→ **Study text**
⟨
The dream of the spice empire was an encouragement and a possibility in a context of misery and hopelessness.

In this text we can see that the journeys were not at all comfortable, there was practically a lack of everything, yet many people preferred to face the privations of travelling rather than staying on land and living a miserable life as peasants.

Scurvy – was a common disease among sailors travelling by sea to the Indies or the New World. This “ailment” was caused by a lack of vitamin C as a result of the poor diet on board the ships.

In addition, the text tells us what daily life was like on a caravel, and this reality practically lasted until the 19th century, when citrus fruits were added to the sailors’ diet, which provided the vitamin, since the main cause of scurvy was precisely the lack of this vitamin.

With the consumption of fruit, the incidence of scurvy decreased considerably.

It is necessary to realise that Brazil did not initially become an important trading post for the Portuguese, because what mattered at the time was solidifying trade relations with India. This was an arduous task, given that Portugal was a country with scarce population resources.

Pedro Álvares Cabral followed Vasco da Gama’s route and, either by accident or on purpose (it’s conceivable that the Portuguese had information about the presence of land nearby), located the Brazilian coast, docking in Porto Seguro in 1500.

From there, with 11 ships (one had broken up in the Atlantic and was no longer located and a second was sent to Portugal with the news of the discovery of Brazil), the Portuguese set sail for India.

Despite the loss of four ships on the Atlantic crossing (one of them commanded by Bartolomeu Dias, the first man to sail round Africa), Pedro Álvares Cabral arrived in Calicut, bearing rich gifts for the Hindu samorin, who had complained that Vasco da Gama had not given him a proper present.
⟩
→ **Data section**
⟨
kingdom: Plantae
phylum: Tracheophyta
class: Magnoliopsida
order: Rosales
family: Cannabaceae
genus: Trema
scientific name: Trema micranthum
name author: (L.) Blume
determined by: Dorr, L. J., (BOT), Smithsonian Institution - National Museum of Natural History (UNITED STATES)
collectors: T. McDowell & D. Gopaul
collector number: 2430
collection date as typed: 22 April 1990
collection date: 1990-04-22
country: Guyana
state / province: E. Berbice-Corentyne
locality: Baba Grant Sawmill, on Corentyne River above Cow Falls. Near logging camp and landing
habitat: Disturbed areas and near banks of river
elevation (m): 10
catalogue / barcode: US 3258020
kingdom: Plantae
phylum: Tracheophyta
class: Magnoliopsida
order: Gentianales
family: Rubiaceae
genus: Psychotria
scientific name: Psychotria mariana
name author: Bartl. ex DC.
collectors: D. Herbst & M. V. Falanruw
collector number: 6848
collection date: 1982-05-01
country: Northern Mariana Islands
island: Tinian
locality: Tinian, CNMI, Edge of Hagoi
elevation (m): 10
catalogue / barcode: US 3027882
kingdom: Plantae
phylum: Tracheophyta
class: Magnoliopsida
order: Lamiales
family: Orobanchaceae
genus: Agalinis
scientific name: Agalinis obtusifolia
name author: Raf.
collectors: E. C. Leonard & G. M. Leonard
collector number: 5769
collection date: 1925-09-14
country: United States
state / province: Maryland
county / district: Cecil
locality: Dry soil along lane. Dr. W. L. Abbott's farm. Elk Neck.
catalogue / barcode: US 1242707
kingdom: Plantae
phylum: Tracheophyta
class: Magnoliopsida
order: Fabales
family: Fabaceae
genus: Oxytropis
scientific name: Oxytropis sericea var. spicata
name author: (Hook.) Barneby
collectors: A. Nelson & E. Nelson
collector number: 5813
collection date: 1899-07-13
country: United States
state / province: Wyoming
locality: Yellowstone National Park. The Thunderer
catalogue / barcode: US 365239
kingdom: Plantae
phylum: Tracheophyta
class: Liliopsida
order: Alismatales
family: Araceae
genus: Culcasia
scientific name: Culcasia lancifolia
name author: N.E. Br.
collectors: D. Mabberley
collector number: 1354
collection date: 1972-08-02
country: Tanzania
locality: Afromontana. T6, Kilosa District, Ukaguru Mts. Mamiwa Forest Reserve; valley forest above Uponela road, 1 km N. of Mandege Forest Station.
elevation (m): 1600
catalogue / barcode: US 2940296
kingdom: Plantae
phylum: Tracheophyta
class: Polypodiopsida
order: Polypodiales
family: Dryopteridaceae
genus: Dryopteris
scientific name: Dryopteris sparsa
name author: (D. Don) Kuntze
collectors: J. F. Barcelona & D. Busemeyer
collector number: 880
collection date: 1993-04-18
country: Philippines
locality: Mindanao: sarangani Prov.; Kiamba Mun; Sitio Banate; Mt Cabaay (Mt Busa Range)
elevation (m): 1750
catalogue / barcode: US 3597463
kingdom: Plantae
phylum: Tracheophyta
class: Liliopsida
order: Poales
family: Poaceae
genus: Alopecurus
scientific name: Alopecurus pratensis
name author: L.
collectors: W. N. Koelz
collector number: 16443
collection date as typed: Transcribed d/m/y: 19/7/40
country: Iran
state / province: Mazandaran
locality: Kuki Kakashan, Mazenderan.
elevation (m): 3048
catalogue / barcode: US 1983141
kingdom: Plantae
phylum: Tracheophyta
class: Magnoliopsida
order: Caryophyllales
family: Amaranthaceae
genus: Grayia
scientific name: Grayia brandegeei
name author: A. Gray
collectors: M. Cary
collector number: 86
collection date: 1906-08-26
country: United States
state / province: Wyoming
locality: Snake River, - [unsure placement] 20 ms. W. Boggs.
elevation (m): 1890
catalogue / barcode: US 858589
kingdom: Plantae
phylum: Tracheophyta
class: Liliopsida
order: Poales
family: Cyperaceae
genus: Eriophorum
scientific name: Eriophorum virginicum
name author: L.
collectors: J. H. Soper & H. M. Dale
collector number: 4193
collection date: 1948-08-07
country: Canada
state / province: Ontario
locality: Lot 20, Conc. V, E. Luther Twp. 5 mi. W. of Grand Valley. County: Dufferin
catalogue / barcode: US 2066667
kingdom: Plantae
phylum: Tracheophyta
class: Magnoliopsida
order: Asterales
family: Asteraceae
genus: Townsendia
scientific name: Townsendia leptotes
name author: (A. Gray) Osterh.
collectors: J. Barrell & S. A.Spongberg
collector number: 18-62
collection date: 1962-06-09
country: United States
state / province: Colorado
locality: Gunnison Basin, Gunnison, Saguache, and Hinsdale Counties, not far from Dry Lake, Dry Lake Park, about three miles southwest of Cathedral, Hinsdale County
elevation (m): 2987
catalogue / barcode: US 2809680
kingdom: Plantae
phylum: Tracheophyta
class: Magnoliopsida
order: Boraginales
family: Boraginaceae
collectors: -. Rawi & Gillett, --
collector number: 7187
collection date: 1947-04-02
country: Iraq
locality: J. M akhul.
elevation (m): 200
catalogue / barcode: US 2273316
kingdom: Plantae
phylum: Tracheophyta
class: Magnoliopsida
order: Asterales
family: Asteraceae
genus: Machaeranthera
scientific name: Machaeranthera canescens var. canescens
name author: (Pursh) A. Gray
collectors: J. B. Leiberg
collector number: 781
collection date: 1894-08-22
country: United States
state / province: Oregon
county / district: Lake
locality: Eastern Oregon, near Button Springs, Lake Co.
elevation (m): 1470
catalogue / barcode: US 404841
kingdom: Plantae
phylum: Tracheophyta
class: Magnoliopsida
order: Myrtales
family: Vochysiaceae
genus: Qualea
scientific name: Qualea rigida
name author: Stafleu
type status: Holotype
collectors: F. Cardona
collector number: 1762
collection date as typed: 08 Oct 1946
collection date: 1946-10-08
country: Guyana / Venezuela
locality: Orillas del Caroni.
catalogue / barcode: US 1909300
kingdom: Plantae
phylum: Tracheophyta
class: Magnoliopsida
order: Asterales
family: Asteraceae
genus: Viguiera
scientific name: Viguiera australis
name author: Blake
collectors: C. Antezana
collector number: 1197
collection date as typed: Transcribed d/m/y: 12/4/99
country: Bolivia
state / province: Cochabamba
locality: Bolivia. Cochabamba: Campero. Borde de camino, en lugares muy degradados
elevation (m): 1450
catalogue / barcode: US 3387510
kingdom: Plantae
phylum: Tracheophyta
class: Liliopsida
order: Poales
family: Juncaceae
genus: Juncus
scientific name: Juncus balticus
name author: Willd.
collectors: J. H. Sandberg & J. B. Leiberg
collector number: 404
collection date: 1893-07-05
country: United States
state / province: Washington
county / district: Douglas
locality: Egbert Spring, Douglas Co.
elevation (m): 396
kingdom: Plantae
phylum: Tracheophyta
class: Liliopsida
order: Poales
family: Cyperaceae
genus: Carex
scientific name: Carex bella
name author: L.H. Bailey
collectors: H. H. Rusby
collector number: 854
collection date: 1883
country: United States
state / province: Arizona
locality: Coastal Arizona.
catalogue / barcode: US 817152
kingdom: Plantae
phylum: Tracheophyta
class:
⟩
→ **What needs to be done**
Write the next part of the text on Portuguese voyages to India, picking up after its final sentence. The listing is separate material and has no connection to the text on Portuguese sea voyages.

→ **Response to this exercise**
The Muslim merchants, who dominated trade in the region, tried to prevent the Portuguese from obtaining the goods they wanted, and when Pedro Álvares Cabral captured a Muslim ship carrying spices, the merchants protested by attacking their trading post and killing those inside.

Pedro Ávares Cabral reacted by capturing another ten Muslim ships and set sail for Cochin and Cananor, where he completed the loading of his ships.

He returned to Lisbon in July 1501; the cargo of the six ships he brought into port more than made up for the costs of the expedition (MIGLIACCI, 1997, p. 46).

Pedro Álvares Cabral’s expedition was a success in every respect, as it took possession of Brazil and established a solid base for trade with India.

In the next section, we will study the process of conquering Brazil after the “discovery”.

3. Conquest of Brazil

When the Portuguese officially “discovered” Brazil on 22 April 1500, it was inhabited by a multitude of peoples, spread over practically the entire territory that today makes up contemporary Brazil. We can divide these Amerindian peoples into two large groups: the tupis-guaranis and the tapuias.

Índio Tupi, 1643Albert Eckhout
Tupi Indian, 1643 Albert Eckhout

The first group called tupis-guaranis inhabited practically the entire Brazilian coast, from Ceará to Lagoa dos Patos, in present-day Rio Grande do Sul.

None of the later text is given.